* To do: Please reproduce the material from its first line up to and including the line with "picture [900, 547, 1951, 1051]", changing "layout element" to "page element" and leaving everything else the same.

* Listed records:
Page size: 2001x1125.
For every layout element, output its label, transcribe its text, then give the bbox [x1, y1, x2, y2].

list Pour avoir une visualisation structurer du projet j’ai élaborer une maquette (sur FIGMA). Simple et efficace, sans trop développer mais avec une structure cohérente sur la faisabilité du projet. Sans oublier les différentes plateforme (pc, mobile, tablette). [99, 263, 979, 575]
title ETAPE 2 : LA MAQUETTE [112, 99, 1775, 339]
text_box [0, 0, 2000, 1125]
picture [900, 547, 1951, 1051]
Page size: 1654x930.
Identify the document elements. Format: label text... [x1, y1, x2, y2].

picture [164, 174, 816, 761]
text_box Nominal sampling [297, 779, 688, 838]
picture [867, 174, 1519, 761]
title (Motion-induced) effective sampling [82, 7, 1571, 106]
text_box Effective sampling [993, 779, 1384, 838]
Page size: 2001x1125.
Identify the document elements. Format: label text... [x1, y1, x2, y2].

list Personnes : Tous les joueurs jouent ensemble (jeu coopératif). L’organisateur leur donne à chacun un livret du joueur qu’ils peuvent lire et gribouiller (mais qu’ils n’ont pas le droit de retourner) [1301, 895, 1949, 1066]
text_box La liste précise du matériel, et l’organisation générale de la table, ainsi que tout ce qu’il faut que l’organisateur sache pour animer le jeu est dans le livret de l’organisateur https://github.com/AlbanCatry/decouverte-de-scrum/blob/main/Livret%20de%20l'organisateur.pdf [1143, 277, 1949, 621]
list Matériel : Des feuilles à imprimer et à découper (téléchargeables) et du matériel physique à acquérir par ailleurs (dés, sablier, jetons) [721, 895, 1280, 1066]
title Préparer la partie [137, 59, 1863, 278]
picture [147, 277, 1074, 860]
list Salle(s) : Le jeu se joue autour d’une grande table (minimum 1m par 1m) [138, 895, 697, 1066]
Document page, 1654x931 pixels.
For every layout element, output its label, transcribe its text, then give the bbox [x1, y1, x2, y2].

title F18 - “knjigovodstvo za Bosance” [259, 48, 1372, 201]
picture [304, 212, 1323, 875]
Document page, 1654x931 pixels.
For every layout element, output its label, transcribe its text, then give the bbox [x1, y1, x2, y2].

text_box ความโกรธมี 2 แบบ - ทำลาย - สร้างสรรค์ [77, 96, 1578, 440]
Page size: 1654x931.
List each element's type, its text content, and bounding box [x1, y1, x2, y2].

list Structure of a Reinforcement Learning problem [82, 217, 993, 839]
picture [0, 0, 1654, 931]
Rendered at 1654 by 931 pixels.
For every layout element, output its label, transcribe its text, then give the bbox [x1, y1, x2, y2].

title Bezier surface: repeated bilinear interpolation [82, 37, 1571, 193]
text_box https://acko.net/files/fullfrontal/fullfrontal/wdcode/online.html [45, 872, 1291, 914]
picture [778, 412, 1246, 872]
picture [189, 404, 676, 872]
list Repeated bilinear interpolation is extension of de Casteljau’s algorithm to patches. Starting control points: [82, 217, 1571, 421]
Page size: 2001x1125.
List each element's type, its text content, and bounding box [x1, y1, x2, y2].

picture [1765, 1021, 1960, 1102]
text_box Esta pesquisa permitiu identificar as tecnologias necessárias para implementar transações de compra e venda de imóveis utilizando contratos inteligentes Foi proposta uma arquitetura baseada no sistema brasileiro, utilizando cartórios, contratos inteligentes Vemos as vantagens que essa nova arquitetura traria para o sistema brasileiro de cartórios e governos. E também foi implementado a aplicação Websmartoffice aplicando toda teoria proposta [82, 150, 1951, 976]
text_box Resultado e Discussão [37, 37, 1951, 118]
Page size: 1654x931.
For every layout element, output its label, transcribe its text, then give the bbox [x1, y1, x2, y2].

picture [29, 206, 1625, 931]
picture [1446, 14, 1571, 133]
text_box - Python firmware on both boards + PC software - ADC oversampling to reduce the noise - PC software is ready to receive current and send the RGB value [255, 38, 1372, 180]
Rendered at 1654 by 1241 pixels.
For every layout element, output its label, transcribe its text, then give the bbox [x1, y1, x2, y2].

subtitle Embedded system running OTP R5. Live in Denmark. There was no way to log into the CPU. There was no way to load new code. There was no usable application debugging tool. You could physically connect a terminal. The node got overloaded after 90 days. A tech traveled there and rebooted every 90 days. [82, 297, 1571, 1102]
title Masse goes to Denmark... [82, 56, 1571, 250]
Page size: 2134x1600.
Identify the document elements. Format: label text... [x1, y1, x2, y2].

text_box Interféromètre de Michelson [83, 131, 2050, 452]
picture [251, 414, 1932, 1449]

* Result below:
Page size: 2001x1125.
For every page element, output its label, transcribe its text, then give the bbox [x1, y1, x2, y2].

list Pour avoir une visualisation structurer du projet j’ai élaborer une maquette (sur FIGMA). Simple et efficace, sans trop développer mais avec une structure cohérente sur la faisabilité du projet. Sans oublier les différentes plateforme (pc, mobile, tablette). [99, 263, 979, 575]
title ETAPE 2 : LA MAQUETTE [112, 99, 1775, 339]
text_box [0, 0, 2000, 1125]
picture [900, 547, 1951, 1051]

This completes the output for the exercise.